Is this just a different type of grass that has somehow started growing because it looks like it is taking over our lawn.

If I need to remove it can I just scrap the top layer off with a shovel to get rid of it for good?

Thx


----------



## SOLARSUPLEX (Aug 4, 2020)

Very hard to tell but it looks like Poa Triv growing among your Kentucky blue grass or similar shady PNW blend.

Two options,

1. glyphosate spray and wait for it to die (multiple applications might be needed)
2. Shovel it out, relevel with some external top soil.

Either way you'll be left with alarge plot of just dirt where other weeds will start to fill in if you dont add more seed or some sod to fill it in.
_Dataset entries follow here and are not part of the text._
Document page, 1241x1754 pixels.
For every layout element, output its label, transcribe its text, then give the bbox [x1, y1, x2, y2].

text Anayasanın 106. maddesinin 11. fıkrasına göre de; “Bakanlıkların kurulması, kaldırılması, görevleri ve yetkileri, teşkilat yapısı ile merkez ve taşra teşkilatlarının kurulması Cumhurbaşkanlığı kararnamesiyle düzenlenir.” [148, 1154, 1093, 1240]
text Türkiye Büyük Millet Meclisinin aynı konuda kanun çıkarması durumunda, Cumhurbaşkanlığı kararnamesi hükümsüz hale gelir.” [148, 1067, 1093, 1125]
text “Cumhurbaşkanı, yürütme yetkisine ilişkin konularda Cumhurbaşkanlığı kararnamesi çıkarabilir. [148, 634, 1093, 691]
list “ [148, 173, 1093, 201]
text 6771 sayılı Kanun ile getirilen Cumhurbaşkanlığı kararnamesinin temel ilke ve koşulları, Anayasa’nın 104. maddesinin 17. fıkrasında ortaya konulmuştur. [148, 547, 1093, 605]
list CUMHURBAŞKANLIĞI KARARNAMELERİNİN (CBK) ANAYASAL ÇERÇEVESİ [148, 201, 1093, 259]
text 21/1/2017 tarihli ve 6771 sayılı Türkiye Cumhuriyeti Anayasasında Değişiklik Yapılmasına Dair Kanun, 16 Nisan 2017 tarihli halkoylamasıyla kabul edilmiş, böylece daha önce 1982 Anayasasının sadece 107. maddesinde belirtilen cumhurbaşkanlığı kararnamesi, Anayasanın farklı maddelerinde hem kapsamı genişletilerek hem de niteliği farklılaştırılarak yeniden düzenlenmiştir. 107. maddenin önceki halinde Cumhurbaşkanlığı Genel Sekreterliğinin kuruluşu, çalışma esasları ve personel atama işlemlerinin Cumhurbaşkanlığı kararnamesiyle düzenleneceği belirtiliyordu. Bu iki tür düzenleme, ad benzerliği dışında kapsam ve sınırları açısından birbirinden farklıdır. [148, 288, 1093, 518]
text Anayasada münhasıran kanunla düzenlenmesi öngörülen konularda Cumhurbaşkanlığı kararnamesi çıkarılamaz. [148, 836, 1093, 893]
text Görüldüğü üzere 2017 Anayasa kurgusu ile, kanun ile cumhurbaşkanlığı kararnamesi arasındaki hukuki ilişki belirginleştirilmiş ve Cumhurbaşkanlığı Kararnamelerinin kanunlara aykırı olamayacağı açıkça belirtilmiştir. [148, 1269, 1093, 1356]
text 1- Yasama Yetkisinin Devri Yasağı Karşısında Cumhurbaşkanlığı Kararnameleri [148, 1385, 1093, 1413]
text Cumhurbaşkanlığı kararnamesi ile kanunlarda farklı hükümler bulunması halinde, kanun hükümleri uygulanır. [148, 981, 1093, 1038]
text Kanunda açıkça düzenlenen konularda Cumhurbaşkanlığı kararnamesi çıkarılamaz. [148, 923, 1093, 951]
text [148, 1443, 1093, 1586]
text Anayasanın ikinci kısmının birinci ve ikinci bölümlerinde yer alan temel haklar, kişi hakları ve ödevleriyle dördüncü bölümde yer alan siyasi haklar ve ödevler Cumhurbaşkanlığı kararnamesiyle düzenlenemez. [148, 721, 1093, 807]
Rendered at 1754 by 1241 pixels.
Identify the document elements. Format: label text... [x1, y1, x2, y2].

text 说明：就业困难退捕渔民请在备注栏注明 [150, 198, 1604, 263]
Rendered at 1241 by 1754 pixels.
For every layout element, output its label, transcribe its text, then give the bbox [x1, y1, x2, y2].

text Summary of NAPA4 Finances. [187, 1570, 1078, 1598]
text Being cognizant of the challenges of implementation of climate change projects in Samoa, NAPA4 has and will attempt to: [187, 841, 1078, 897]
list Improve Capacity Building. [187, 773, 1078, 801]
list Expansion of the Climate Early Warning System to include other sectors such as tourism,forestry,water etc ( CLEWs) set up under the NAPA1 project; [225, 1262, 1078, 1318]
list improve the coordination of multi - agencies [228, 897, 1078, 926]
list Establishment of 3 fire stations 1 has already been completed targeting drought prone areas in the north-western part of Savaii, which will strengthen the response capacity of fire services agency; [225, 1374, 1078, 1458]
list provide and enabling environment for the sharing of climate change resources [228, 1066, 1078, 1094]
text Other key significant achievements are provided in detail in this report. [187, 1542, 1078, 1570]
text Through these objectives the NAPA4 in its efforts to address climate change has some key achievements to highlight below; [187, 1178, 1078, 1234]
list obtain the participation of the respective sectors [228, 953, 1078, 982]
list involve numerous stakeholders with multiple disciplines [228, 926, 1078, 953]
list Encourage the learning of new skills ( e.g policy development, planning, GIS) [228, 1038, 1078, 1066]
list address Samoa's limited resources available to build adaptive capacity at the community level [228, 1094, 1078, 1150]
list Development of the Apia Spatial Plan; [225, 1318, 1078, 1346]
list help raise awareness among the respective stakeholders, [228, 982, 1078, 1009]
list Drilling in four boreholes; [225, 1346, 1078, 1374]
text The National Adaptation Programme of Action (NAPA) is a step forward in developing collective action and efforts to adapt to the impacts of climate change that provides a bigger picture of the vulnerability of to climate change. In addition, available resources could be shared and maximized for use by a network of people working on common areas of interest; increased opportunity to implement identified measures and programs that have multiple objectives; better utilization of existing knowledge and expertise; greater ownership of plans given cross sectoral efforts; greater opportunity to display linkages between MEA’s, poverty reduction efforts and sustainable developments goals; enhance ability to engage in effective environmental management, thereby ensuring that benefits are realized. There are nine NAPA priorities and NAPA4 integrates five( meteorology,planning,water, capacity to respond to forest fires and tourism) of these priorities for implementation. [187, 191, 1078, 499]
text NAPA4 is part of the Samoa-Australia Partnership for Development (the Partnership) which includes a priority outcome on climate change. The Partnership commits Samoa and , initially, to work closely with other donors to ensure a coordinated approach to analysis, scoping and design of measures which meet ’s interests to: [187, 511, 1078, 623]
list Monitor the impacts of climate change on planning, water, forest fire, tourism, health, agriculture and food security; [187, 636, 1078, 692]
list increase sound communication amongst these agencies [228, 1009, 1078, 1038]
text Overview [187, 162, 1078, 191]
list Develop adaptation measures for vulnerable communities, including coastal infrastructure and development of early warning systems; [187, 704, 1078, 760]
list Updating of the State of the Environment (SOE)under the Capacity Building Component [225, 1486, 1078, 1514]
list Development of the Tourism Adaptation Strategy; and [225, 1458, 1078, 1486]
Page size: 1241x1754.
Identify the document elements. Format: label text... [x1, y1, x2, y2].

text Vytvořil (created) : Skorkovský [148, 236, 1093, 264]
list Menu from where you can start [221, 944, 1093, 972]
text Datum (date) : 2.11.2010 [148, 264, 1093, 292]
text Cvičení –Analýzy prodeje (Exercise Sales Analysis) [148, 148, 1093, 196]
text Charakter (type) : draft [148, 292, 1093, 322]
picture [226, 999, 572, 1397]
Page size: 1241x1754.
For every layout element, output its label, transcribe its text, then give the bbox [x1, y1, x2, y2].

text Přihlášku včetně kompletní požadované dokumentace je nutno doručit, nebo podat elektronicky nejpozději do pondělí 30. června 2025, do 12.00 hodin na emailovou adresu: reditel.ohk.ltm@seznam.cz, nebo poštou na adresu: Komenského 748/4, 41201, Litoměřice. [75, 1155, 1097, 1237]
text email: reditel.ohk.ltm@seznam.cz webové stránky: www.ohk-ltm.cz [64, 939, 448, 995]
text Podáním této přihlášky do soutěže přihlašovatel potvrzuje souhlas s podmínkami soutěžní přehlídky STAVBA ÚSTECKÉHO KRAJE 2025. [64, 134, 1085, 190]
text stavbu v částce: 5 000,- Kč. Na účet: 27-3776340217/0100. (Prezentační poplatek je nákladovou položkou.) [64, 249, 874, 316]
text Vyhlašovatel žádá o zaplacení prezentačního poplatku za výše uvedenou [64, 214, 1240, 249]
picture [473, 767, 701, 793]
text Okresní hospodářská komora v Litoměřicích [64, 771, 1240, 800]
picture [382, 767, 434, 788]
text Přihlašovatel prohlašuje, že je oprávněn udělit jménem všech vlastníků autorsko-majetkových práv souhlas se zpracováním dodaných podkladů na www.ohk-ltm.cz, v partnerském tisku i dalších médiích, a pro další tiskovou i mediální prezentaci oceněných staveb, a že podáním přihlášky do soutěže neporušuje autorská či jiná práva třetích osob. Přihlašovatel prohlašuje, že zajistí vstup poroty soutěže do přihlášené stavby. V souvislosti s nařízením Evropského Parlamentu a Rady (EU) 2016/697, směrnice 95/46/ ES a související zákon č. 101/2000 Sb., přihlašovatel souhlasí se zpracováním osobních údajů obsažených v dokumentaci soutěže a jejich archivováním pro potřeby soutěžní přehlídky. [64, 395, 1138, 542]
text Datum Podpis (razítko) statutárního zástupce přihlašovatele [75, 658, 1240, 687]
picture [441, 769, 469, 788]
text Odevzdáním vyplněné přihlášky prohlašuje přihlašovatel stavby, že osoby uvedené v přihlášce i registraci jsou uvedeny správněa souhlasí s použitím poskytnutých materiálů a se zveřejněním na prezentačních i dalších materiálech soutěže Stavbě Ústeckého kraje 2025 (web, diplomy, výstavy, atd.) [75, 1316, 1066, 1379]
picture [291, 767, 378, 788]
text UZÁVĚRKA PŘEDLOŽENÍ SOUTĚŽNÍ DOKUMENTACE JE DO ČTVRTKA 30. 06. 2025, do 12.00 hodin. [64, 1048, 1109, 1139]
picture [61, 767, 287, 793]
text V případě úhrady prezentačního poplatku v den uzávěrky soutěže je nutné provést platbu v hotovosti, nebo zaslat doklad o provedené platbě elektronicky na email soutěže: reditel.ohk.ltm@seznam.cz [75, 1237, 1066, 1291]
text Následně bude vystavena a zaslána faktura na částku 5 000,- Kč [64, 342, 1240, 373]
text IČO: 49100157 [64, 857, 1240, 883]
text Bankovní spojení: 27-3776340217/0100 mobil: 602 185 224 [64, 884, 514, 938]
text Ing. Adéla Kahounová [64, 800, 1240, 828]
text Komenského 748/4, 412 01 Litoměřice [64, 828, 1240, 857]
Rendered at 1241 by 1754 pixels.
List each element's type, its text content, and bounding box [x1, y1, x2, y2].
Welcome to another Seattle member! We're starting to grow in numbers here.


----------



## Sayluv (Apr 26, 2021)

I looked up Poa Trim and it does look similar. I am gonna take a shovel to it throw some new top soil down with seed. Thank you!


----------



## Sayluv (Apr 26, 2021)

I had to the flat edge of a pick axe to get that Pot out. The roots went deeper than I had anticipated. Anyhow, its all out. I put some fresh top soil down and seed. I seeded the entire lawn as well and covered with a light amount of chicken manure.


----------



## 2L8 (Mar 18, 2019)

Triv spreads by stolons. Have you also checked grass at the right part of your picture? Small Poa T plants may hide under the other grasses and at least next year in sping it shows up strong again.


----------